Variability from infill drilling

Figure 2 shows the results for a collection of wells completed in the Eagle Ford Formation. The average FHL is surprising and striking in these results (Figure 2a). The yellow curve across multiple wells is fairly well behaved in both the Eagle Ford and Wolfcamp. The variability in the stage-level FHL and the resulting Eagle Ford SRV is almost double the variability in the Wolfcamp A wells (Figure 2b).

IMAGE FRAC FHL, EAGLE FORD, 2018-2020

Reveal Energy
FIGURE 2. Eagle Ford well-level average FHL appears consistent in the top image, but the stage-level FHL variability shows a considerable difference in the lower image (nearly double the Wolfcamp A wells’ variability). (Source: Reveal Energy Services)

The average FHL variability in the Eagle Ford is 80% compared with the average FHL variability in the Wolfcamp A at 44%. Given the maturity of the Eagle Ford basin, one would expect much smaller variability in the FHL. But the data suggest exactly the opposite. In spite of thousands of completed Eagle Ford wells, Reveal continues to see much higher variability in the FHL and the SRV compared with Wolfcamp A.

This variability is believed to be the result of mul­tiple factors: infill drilling, the stress interactions between wells and the abundance of depleted parent wells as drilling and completions have progressed through the Eagle Ford. To better understand the causes for these variabilities, Reveal has to look at the results from stage-level diagnostic data, along with the associated completion design parameters and relevant contextual information.

Variability from toe to heel

Figure 3 shows the data aggregated at the stage level. For this analysis, Reveal averaged the measured FHL for a given stage across multiple wells completed in the Wolfcamp A Formation. Similar to what Reveal observed in Figure 1, there is significant FHL variabil­ity between individual stages of a given well. What is intriguing is the increase in FHL variability from the toe stages to the heel stages. Reveal sees much higher variability of 77% in the heel stages 25 to 33 compared with FHL variability of 55% in the toe stages 1 to 10.

IMAGE FRAC FHL VARIABILITY, WOLFCAMP A, 2018-2020

Reveal Energy
FIGURE 3. Wolfcamp A toe-and-heel stage-level average FHL variability increases from toe to heel in a given well. (Source: Reveal Energy Services)

These data clearly show that not only is there significant vari­ability in FHL and SRV across individual wells but also from toe to heel in a given well. This suggests that the SRV might be miscalculated for a given well by relying on the average FHL to represent the SRV. A more accurate representation of the SRV can be obtained by using the stage-level fracture measure­ments. This approach will better capture the variability in the SRV across wells and stages even when other completion parameters appear to be consistent and enable Reveal to gain new insights into the production performance of these wells.

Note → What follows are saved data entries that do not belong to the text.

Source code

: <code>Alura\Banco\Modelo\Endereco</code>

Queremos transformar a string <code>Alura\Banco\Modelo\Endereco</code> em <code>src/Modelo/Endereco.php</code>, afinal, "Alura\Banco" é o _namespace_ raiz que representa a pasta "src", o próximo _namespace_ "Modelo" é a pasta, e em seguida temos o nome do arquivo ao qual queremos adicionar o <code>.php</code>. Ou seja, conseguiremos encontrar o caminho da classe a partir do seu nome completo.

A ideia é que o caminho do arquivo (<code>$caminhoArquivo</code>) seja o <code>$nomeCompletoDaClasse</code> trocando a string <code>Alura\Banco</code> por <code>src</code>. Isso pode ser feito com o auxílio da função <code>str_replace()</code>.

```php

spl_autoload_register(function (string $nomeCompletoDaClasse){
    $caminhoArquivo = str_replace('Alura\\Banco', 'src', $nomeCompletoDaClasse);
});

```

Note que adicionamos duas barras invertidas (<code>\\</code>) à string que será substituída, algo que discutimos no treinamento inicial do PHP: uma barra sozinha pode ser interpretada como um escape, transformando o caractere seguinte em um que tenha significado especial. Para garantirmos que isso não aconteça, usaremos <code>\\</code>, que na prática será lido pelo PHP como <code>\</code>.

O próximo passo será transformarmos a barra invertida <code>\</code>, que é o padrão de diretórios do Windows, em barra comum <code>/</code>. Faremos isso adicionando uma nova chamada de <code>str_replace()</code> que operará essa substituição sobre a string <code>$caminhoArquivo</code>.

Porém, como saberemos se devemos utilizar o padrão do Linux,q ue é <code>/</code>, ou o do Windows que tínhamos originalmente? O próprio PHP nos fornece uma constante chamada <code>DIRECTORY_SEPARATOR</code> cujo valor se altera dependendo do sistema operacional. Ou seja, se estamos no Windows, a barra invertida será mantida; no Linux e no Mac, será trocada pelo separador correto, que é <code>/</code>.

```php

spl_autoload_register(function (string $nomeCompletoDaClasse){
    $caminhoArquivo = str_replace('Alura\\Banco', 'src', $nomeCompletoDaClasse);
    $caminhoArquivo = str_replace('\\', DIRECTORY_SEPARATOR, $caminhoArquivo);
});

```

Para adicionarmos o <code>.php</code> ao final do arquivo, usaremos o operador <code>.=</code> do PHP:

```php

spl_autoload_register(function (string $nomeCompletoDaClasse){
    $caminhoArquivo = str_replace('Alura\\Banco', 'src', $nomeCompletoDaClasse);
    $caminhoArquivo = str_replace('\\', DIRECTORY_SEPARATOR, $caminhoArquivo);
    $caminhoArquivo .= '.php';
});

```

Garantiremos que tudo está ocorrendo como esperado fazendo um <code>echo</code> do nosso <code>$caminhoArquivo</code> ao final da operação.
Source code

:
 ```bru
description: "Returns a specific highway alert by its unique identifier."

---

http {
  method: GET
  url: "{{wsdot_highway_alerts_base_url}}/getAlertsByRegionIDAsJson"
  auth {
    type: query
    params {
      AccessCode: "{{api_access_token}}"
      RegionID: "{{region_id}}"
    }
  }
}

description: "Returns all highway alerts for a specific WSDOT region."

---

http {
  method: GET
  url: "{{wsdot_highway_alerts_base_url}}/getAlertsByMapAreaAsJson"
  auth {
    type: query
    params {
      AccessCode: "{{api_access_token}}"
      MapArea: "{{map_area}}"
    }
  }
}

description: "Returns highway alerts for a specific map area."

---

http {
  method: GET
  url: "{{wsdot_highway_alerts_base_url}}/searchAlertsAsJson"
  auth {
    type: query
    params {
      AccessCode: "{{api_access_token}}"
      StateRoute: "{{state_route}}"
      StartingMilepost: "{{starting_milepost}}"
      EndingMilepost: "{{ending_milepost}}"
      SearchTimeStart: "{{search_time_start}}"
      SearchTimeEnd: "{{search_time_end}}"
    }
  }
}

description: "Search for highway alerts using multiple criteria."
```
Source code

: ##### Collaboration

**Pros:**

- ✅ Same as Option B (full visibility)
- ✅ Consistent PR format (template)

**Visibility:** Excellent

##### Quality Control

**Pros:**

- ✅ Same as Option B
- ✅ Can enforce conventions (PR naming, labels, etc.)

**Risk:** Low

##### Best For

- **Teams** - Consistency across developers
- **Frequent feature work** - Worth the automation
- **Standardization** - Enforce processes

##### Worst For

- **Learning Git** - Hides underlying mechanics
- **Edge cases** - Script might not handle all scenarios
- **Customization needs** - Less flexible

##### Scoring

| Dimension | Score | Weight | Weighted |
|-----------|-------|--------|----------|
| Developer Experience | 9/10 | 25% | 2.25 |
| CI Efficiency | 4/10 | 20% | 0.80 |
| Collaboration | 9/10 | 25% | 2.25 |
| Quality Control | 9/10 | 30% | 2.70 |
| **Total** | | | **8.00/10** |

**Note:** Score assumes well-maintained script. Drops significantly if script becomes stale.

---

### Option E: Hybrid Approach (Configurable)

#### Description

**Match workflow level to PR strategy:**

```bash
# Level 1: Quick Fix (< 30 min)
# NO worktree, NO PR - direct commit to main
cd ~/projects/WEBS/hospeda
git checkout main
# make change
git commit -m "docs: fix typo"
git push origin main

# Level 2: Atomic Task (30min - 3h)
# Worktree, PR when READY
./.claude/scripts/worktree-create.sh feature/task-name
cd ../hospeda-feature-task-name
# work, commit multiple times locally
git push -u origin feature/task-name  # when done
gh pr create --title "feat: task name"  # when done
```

Reaching this insight would be impossible without a large database of stage-level fracture measurements. Reveal’s large anonymized database of well and stage-level fracture measurements across multiple basins, coun­ties and formations includes relevant completion details, such as stage length, proppant volume, fluid volume and number of clusters, in addition to detailed fracture geometry computed from offset pressure analysis.

While the discussion so far has focused on FHL, similar results for fracture height with significant variations at both the well and stage levels have been observed. There is considerably more to understand overall.

What are the next steps? With the insight of significant variability in the actual SRV, as measured by the fracture geometry, Reveal is looking even further. The company is analyz­ing stage-level fluid volume, proppant volume and number of clusters to learn more about the factors responsible for the created fracture network variability. Pressure-based fracture measurements are a cost-effective option, even in today’s low-price environment, to systematically acquire large-scale, stage-level diagnostic data to con­tinue to unlock the complex subsurface following stimulation treatments.